## What the exercise asks
Look through the listing below for the word "Numbers" and copy every line where it occurs.

╭──

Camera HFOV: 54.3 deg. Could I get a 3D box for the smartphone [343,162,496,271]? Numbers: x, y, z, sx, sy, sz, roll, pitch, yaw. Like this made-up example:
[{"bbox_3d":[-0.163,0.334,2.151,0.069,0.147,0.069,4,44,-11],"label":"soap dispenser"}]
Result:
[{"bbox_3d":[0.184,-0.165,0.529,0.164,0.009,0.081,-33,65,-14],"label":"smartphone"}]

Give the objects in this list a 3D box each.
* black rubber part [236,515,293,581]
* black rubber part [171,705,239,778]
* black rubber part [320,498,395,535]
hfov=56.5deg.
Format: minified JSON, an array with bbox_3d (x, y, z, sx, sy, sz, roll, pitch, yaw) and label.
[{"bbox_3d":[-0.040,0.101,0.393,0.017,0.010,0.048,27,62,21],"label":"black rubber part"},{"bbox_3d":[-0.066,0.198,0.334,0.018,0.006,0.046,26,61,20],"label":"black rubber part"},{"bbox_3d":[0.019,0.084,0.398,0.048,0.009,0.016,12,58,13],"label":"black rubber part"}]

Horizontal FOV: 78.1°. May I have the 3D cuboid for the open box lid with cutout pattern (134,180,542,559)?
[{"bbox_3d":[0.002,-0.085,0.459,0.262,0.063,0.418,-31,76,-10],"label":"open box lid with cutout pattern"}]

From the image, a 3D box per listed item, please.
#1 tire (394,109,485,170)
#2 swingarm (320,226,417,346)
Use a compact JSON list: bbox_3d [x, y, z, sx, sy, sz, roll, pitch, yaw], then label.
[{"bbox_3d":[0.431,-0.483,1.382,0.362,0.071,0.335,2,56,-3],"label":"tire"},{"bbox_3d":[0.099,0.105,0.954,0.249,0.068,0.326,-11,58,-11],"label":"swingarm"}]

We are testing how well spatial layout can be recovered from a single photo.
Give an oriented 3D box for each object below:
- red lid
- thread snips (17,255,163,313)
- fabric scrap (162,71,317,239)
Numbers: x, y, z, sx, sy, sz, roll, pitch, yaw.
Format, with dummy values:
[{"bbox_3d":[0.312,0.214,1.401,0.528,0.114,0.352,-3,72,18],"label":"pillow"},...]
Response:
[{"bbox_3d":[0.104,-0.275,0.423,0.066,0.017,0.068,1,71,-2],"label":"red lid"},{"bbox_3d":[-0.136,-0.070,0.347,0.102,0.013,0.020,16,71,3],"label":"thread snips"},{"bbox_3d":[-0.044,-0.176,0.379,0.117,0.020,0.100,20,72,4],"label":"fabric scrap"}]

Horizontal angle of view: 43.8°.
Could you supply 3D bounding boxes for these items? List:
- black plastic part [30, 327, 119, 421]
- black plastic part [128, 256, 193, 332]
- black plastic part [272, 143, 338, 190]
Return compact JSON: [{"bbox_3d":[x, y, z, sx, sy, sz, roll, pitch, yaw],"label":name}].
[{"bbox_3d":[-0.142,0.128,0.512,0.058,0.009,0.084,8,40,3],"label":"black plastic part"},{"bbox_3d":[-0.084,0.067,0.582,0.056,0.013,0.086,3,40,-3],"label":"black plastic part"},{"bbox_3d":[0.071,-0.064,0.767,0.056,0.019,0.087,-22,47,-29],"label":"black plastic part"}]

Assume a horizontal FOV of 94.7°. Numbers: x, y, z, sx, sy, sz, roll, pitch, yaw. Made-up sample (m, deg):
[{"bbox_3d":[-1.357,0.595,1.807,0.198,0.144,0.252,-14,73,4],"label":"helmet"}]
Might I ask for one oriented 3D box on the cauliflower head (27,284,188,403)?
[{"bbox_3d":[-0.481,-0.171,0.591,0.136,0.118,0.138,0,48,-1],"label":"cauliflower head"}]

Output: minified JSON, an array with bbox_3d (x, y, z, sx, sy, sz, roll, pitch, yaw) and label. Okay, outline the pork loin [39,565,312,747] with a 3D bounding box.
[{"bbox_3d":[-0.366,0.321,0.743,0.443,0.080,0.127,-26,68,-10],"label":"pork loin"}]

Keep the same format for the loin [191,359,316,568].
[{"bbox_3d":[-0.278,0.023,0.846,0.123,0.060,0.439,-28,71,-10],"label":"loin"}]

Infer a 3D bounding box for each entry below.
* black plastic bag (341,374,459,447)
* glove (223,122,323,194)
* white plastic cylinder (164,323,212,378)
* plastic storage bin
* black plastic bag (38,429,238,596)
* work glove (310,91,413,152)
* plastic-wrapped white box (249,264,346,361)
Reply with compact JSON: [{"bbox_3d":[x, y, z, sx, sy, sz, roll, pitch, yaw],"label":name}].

╰──

## Exercise answer
Camera HFOV: 54.3 deg. Could I get a 3D box for the smartphone [343,162,496,271]? Numbers: x, y, z, sx, sy, sz, roll, pitch, yaw. Like this made-up example:
Numbers: x, y, z, sx, sy, sz, roll, pitch, yaw.
Assume a horizontal FOV of 94.7°. Numbers: x, y, z, sx, sy, sz, roll, pitch, yaw. Made-up sample (m, deg):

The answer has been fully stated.